AKP’de, Cumhurbaşkanı Recep Tayyip Erdoğan’ın “anayasanın ilk 4 maddesi” tartışmasında, “CHP’nin iradesi mi yoksa Kılıçdaroğlu’nun kişisel fikri …
AKP’de, Cumhurbaşkanı Recep Tayyip Erdoğan’ın “anayasanın ilk 4 maddesi” tartışmasında, “CHP’nin iradesi mi yoksa Kılıçdaroğlu’nun kişisel fikri mi?” sözleriyle “siyasi manevra yaptığı” ancak “Biz anayasa diyoruz, birileri de çıkıyor, ‘Gerekirse ilk dört maddeyi de değiştiririz’” ifadeleriyle “parti içine mesaj verdiği” konuşuluyor. Erdoğan’ın sözlerinin, “MHP ile ittifakta Cumhurbaşkanı’nın kararlılığına vurgu olduğu” da belirtiliyor.

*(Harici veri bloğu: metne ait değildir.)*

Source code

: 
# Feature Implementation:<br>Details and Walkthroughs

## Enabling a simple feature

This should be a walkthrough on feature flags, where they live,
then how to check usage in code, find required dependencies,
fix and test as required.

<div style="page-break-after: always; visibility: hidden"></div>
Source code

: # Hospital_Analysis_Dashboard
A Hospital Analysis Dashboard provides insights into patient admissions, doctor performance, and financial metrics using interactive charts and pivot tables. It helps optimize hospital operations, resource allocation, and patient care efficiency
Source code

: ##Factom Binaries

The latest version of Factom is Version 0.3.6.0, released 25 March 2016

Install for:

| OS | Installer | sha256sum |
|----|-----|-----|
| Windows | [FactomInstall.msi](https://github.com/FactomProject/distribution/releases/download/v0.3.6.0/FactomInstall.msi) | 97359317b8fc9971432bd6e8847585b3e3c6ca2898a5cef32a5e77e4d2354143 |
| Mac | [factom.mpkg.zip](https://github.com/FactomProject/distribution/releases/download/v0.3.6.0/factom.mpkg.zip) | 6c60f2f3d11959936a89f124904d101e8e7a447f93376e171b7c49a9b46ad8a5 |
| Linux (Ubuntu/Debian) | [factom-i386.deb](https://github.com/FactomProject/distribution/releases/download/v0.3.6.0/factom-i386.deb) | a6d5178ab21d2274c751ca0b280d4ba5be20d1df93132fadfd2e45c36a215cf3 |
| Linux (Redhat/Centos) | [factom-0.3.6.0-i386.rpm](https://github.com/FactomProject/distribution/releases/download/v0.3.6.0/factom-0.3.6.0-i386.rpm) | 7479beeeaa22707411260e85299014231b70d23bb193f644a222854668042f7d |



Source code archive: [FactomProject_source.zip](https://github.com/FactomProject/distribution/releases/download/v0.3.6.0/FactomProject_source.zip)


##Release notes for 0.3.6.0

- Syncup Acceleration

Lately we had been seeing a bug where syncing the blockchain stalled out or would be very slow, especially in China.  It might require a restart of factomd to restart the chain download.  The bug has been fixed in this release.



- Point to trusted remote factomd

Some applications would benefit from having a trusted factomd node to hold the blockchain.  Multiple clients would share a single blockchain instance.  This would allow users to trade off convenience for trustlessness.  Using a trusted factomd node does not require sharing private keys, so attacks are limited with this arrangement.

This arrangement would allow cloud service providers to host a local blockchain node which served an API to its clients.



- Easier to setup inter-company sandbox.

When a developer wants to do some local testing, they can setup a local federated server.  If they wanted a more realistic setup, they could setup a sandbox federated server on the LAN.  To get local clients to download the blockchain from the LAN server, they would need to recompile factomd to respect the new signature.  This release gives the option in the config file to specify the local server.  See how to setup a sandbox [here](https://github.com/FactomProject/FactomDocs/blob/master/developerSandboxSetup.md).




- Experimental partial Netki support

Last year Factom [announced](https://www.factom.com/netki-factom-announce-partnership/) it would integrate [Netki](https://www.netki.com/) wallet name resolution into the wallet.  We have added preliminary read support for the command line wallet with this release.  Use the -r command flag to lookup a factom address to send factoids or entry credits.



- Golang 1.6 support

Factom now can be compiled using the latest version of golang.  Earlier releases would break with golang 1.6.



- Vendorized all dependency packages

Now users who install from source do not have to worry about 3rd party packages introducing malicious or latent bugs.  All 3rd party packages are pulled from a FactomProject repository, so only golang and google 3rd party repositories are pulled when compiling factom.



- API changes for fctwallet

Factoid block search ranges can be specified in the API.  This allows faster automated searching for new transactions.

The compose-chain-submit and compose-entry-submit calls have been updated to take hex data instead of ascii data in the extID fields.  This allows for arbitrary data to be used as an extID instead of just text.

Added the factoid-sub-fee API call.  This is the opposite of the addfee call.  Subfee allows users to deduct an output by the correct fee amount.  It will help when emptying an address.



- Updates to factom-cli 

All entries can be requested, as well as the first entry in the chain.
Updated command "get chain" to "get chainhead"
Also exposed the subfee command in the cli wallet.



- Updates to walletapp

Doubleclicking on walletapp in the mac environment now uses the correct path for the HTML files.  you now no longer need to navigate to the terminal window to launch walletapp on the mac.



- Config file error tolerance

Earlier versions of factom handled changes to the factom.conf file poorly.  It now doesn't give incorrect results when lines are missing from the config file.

Erdoğan bir yandan muhalefete “yeni anayasa” çağrısında bulunurken, diğer yandan Diyanet İşleri Başkanı Ali Erbaş ile başlayan, eski AKP’li Resul Tosun ve Cumhurbaşkanlığı Yüksek İstişare Kurulu Başkan Vekili İsmail Kahraman ile devam eden “laiklik ve anayasanın ilk 4 maddesine” yönelik tartışmalar yaşanıyor. Kulislerde, AKP’nin Güneydoğu Anadolu ve Doğu Anadolu bölgelerinde oy kaybettiği ve “muhafazakâr Kürt seçmenin oyunu kaybetmemek için bu tür tartışmaların seçimlere dek sıcak tutulacağı” değerlendirmeleri yapılırken, önceki gün Erdoğan’ın tartışmalar üzerinden topu CHP’ye atması dikkat çekti. Erdoğan’ın bu sözlerle aslında parti içine “Bitirin bu tartışmaları” talimatı verdiği, tartışmaların “en fazla AKP’ye zarar verdiği ve AKP’ye milliyetçi muhafazakâr tabanı kaybettirdiğine” işaret ediliyor. AKP’de, Kahraman ile Erdoğan’ın “ağabey-kardeş kadar yakın olduğuna” da vurgu yapılıyor. Ancak Kahraman’ın son çıkışından “Erdoğan’ın da rahatsız olduğu” ifade edilirken, bu nedenle Kahraman’a “Artık dur, partiye zarar verme” mesajını verdiği de kaydediliyor.
KAHRAMAN: ÇARPITILDI
Öte yandan Kahraman, Erdoğan’ın çıkışının ardından geri adım attı. Sosyal medyadan açıklama yapan Kahraman, “sözlerinin çarpıtıldığını” iddia etti. “Ateist- seküler anayasa” tanımını kullanması dikkat çeken Kahraman, şunları kaydetti: “Konuşmamda yeni anayasa hazırlıklarına değindim. Anayasa çeşitleri ele alındıklarında 1- Dini anayasalar, 2- Ateist-seküler anayasalar şeklinde bir tasnif olduğunu ve 1924, 1961, 1982 anayasalarının dindar anayasalar arasında sayıldığını ifade ettim. ‘Yeni anayasa dindar bir anayasa olsun’ gibi bir beyan abestir. 1982 Anayasası’nın ilk dört maddesi ile herhangi bir zıtlık mevzu bahis değildir.”